[WORK TASK 1]: In the solar flare text, what class was the flare of May 3, 2013?
[WORK TASK 2]: From the solar flare text, output the stretch from "NASA's Solar Dynamics" through "Image via NASA/SDO/AIA.".
[WORK TASK 3]: Rewrite the paragraph of the solar flare text that begins "The sun produced a strong solar flare" as a bulleted list, keeping its main facts.

SUPPLIED TEXT below:

Space

Sun produced strong flare on May 3, 2013

The sun produced a strong solar flare on May 3, 2013, peaking at 1732 UTC (12:32 p.m. CDT). This was an M5.7-class flare. It is not expected to cause ill effects on Earth’s surface or in near-Earth space, but it did produce some beautiful images. NASA’s Solar Dynamics Observatory (SDO) captured the two below.

NASA's Solar Dynamics Observatory captured this image of an M5.7-class flare on May 3, 2013, at 1:30 p.m. EDT. This image shows light in the 131-angstrom wavelength, a wavelength of light that can show material at the very hot temperatures of a solar flare and that is typically colorized in teal. Credit: NASA/SDO/AIA
NASA’s Solar Dynamics Observatory captured this image of an M5.7-class flare on May 3, 2013, at 1732 UTC (12:32 p.m. CDT). This image shows light in the 131-angstrom wavelength, a wavelength of light that can show material at the very hot temperatures of a solar flare and that is typically colorized in teal. Image via NASA/SDO/AIA.

End of SUPPLIED TEXT.
DATA TO EXAMINE below:

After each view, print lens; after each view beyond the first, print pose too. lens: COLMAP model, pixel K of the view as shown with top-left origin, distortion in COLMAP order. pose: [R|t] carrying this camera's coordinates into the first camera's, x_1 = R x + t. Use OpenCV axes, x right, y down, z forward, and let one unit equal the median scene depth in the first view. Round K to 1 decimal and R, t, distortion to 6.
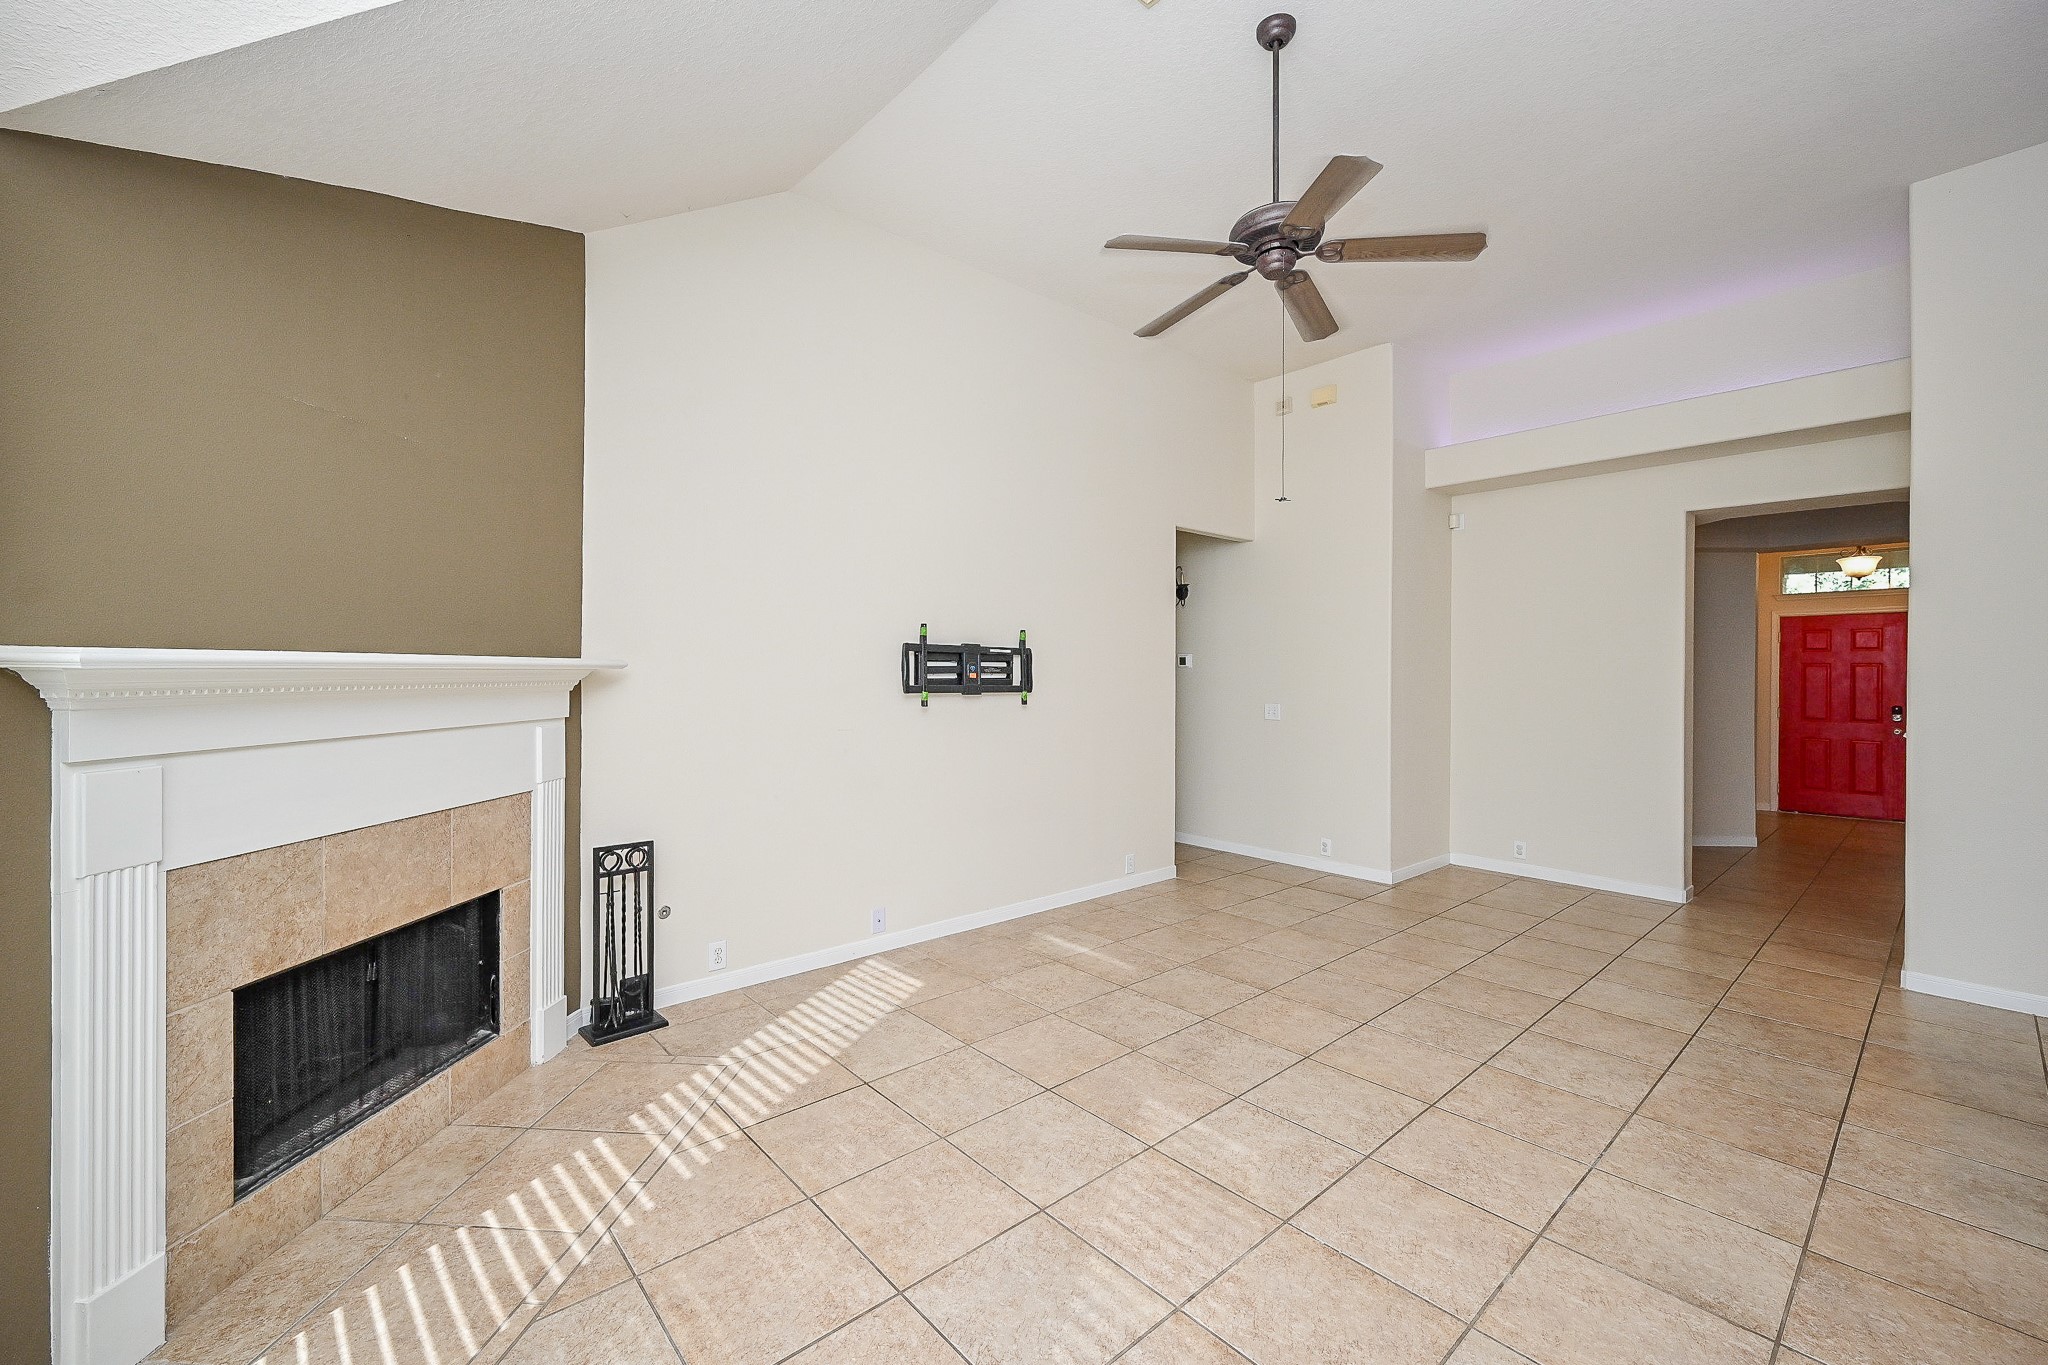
lens RADIAL K [[821.3, 0, 1018.1], [0, 821.3, 676.9], [0, 0, 1]] dist [0.000961, 0.000270]
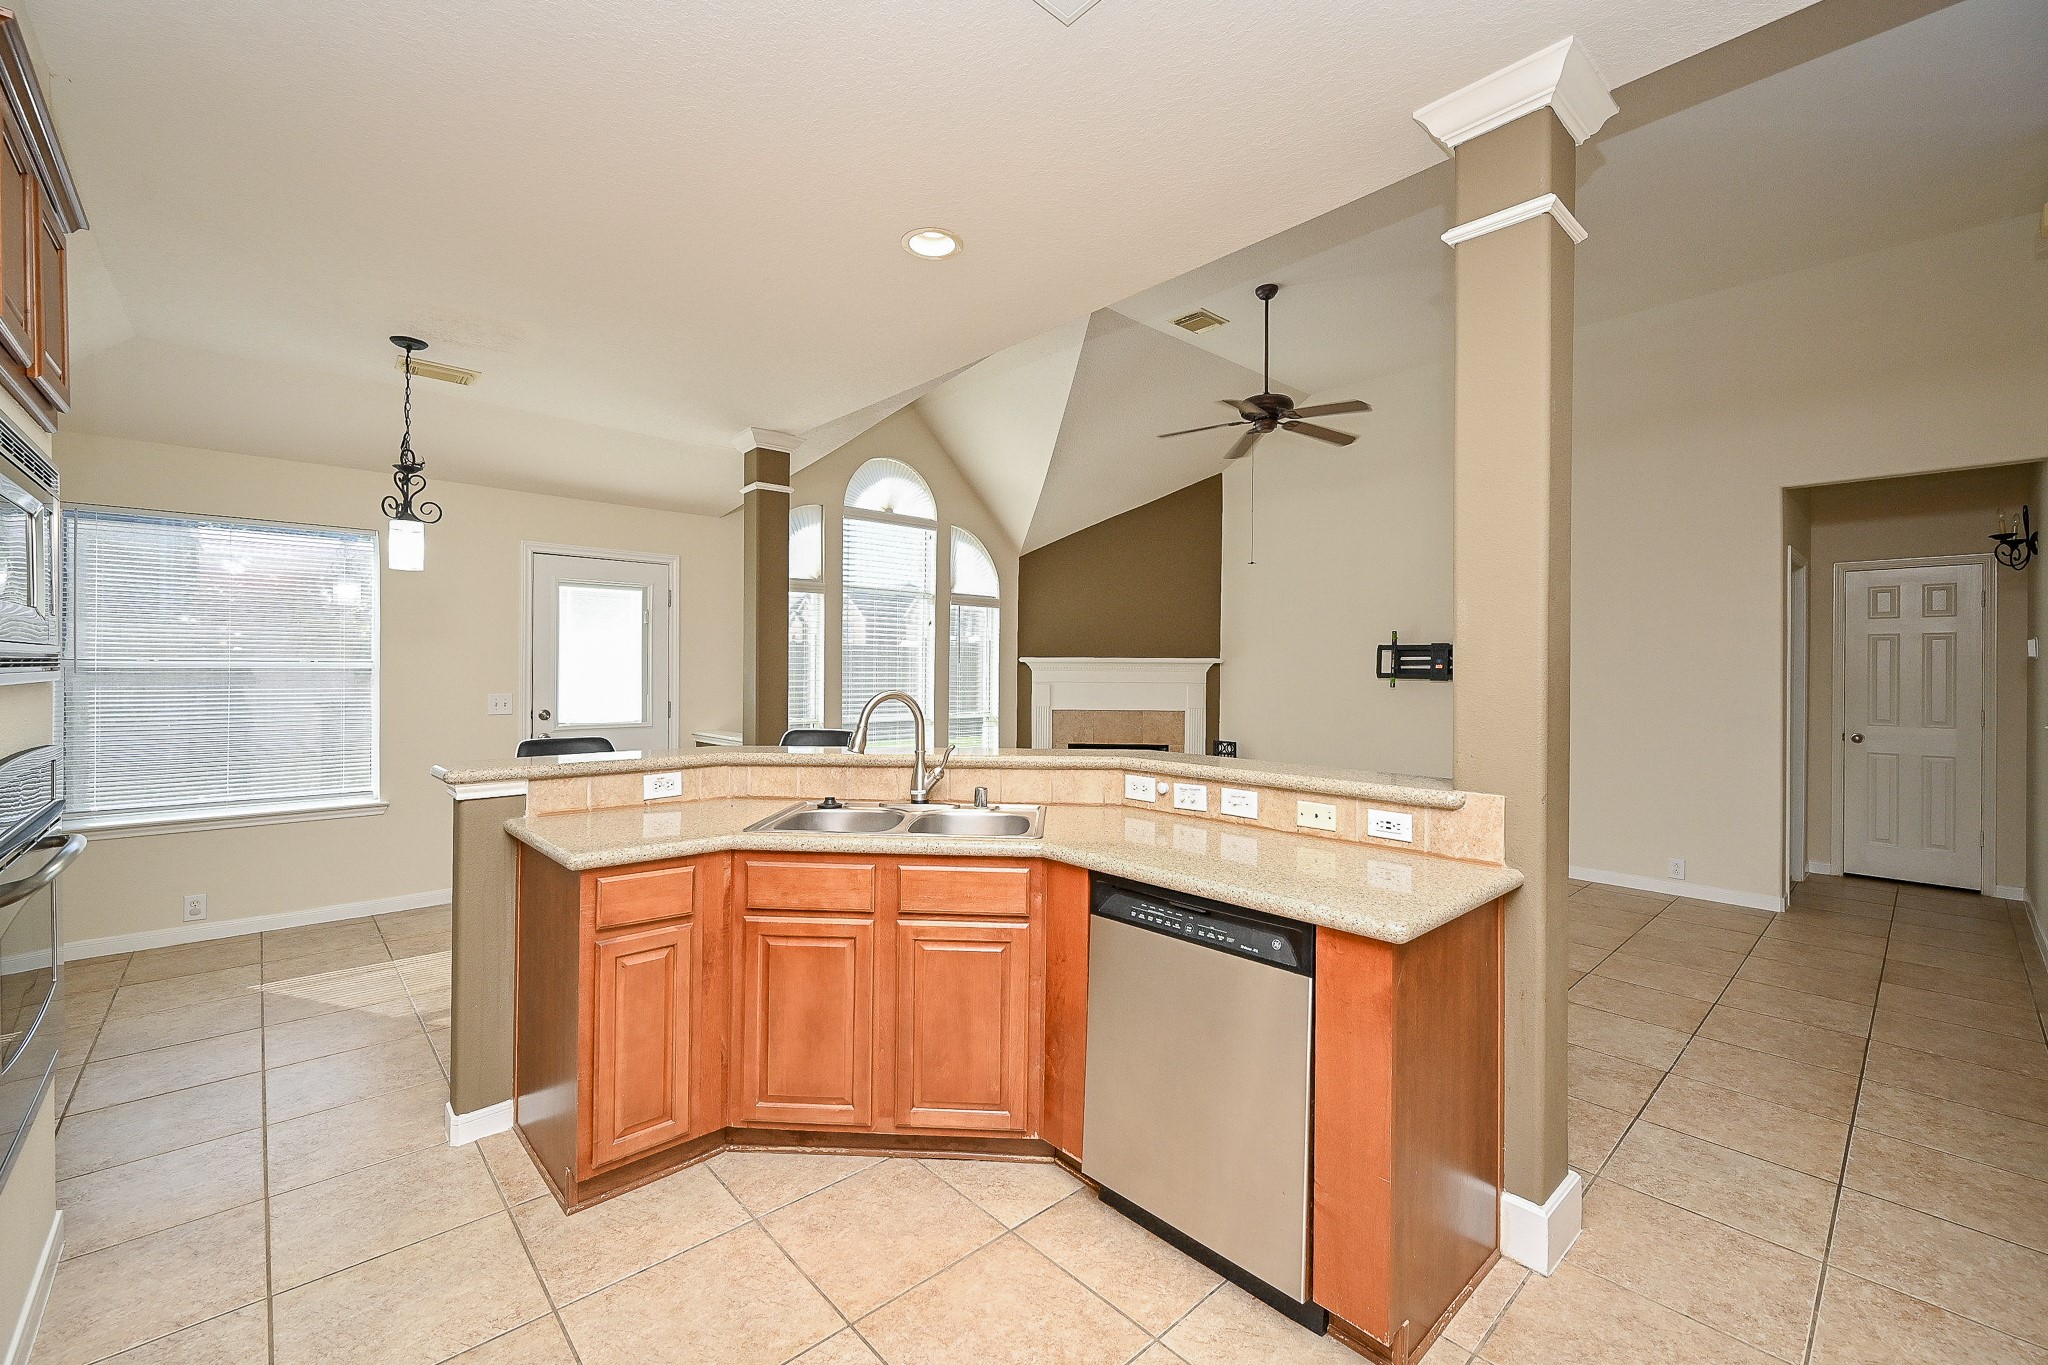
lens RADIAL K [[821.3, 0, 1018.1], [0, 821.3, 676.9], [0, 0, 1]] dist [0.000961, 0.000270]
pose [[0.030848, 0.007878, -0.999493, 1.346069], [-0.012846, 0.999889, 0.007484, 0.015101], [0.999442, 0.012609, 0.030946, 0.286252]]
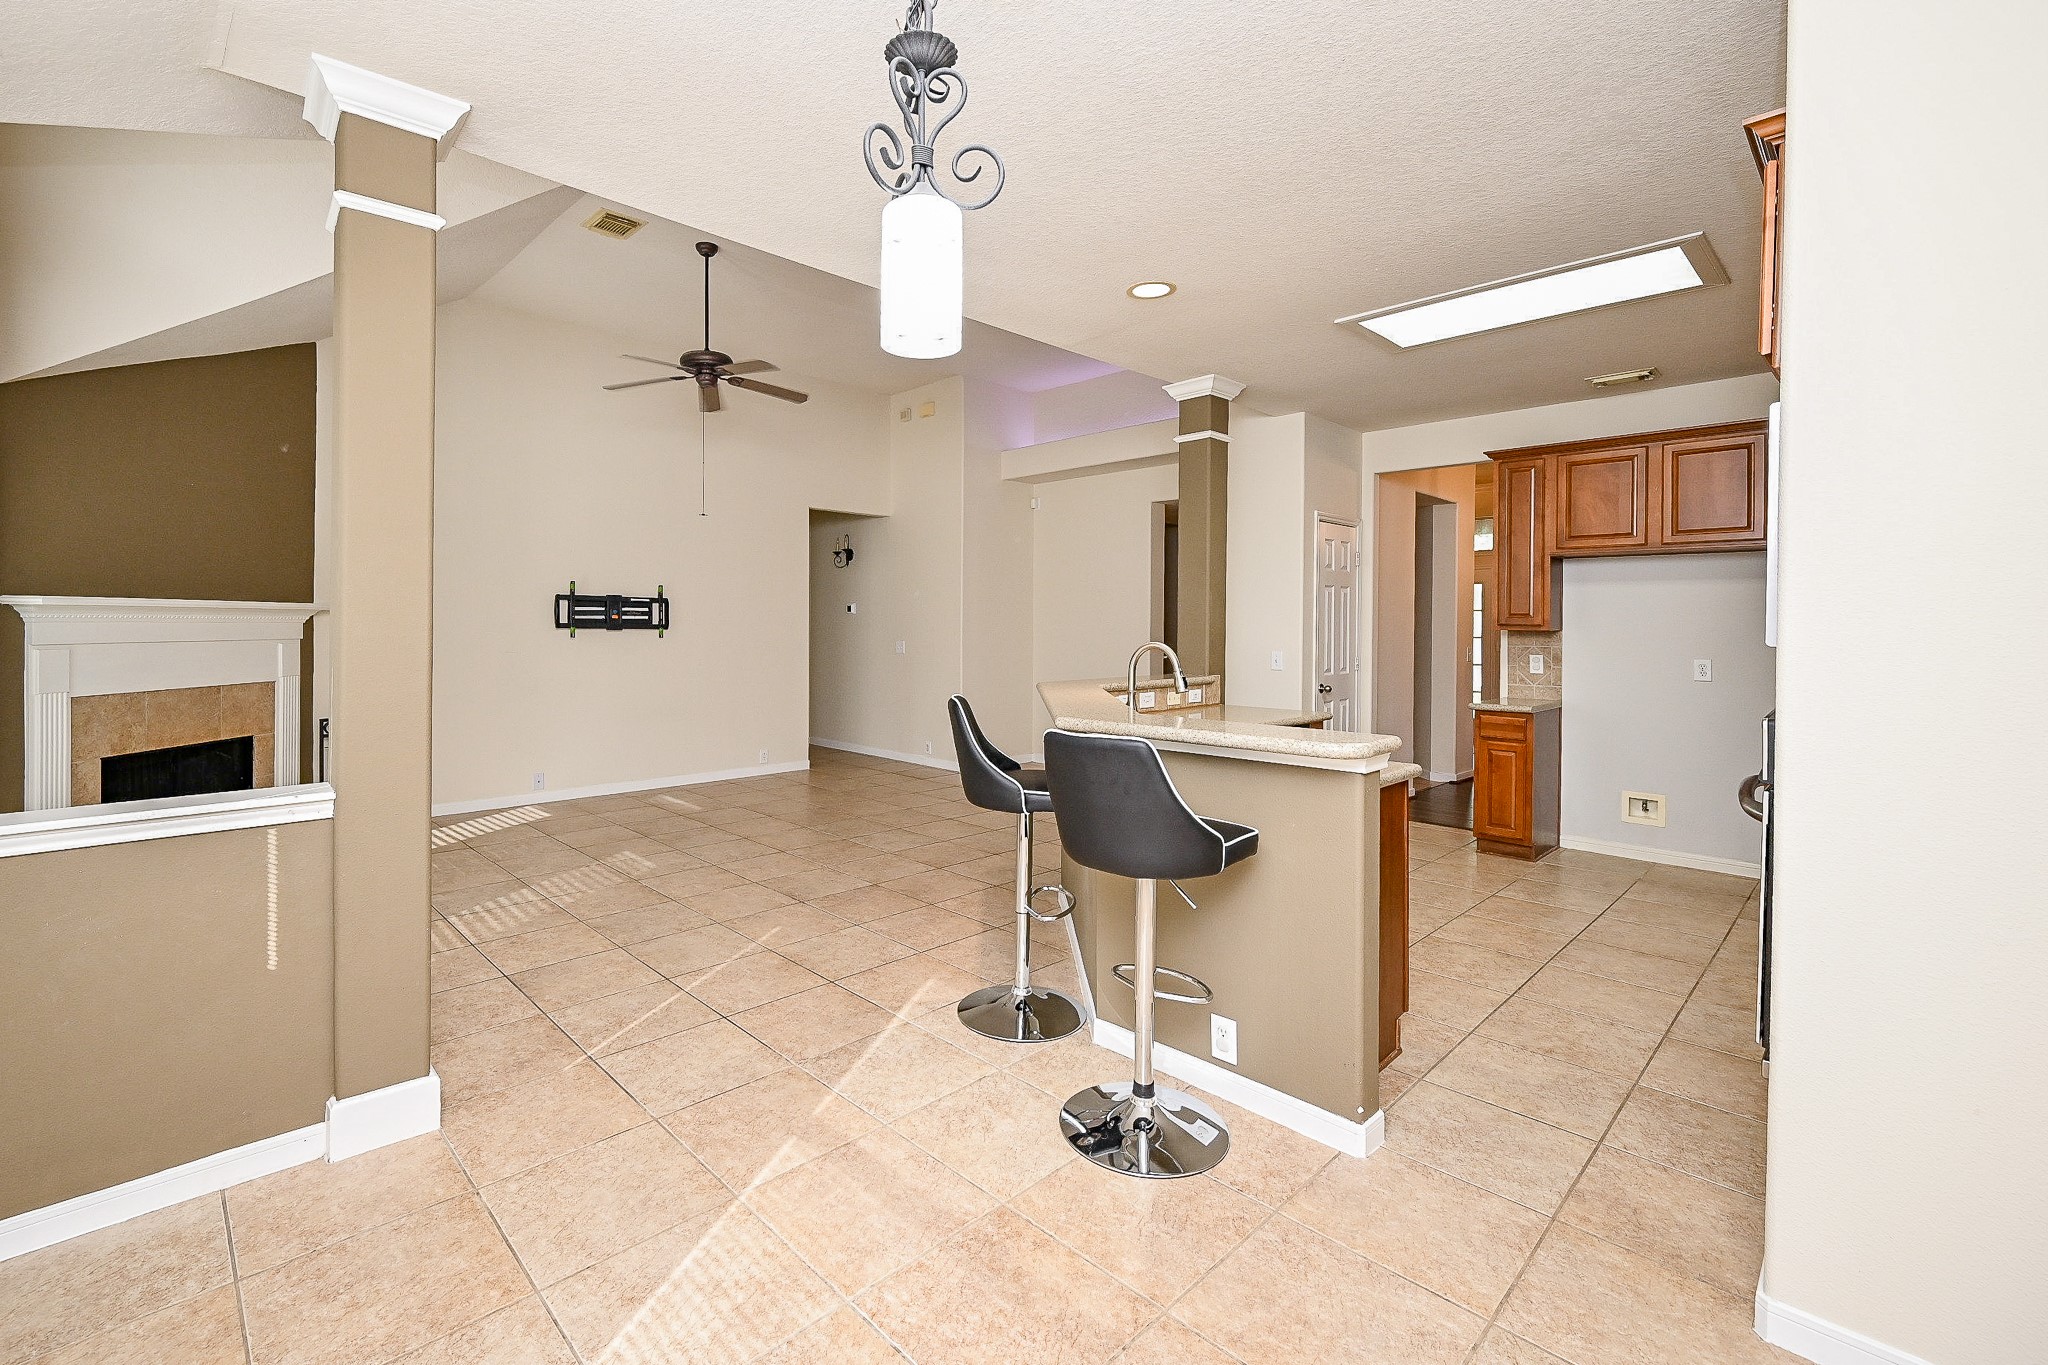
lens RADIAL K [[877.7, 0, 948.1], [0, 877.7, 630.8], [0, 0, 1]] dist [0.002426, -0.000059]
pose [[0.999802, 0.002257, 0.019789, 0.529269], [-0.002305, 0.999994, 0.002435, 0.018903], [-0.019783, -0.002481, 0.999801, -0.586119]]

End of DATA TO EXAMINE.

[EXERCISE RESPONSE 1]: It was an M5.7-class flare.

[EXERCISE RESPONSE 2]:
NASA's Solar Dynamics Observatory captured this image of an M5.7-class flare on May 3, 2013, at 1:30 p.m. EDT. This image shows light in the 131-angstrom wavelength, a wavelength of light that can show material at the very hot temperatures of a solar flare and that is typically colorized in teal. Credit: NASA/SDO/AIA
NASA’s Solar Dynamics Observatory captured this image of an M5.7-class flare on May 3, 2013, at 1732 UTC (12:32 p.m. CDT). This image shows light in the 131-angstrom wavelength, a wavelength of light that can show material at the very hot temperatures of a solar flare and that is typically colorized in teal. Image via NASA/SDO/AIA.

[EXERCISE RESPONSE 3]:
- Event: the sun produced a strong solar flare on May 3, 2013.
- Peak time: 1732 UTC (12:32 p.m. CDT).
- Class: M5.7.
- Effects: not expected to cause ill effects on Earth's surface or in near-Earth space.
- Images: it produced some beautiful images, and NASA's Solar Dynamics Observatory (SDO) captured two of them.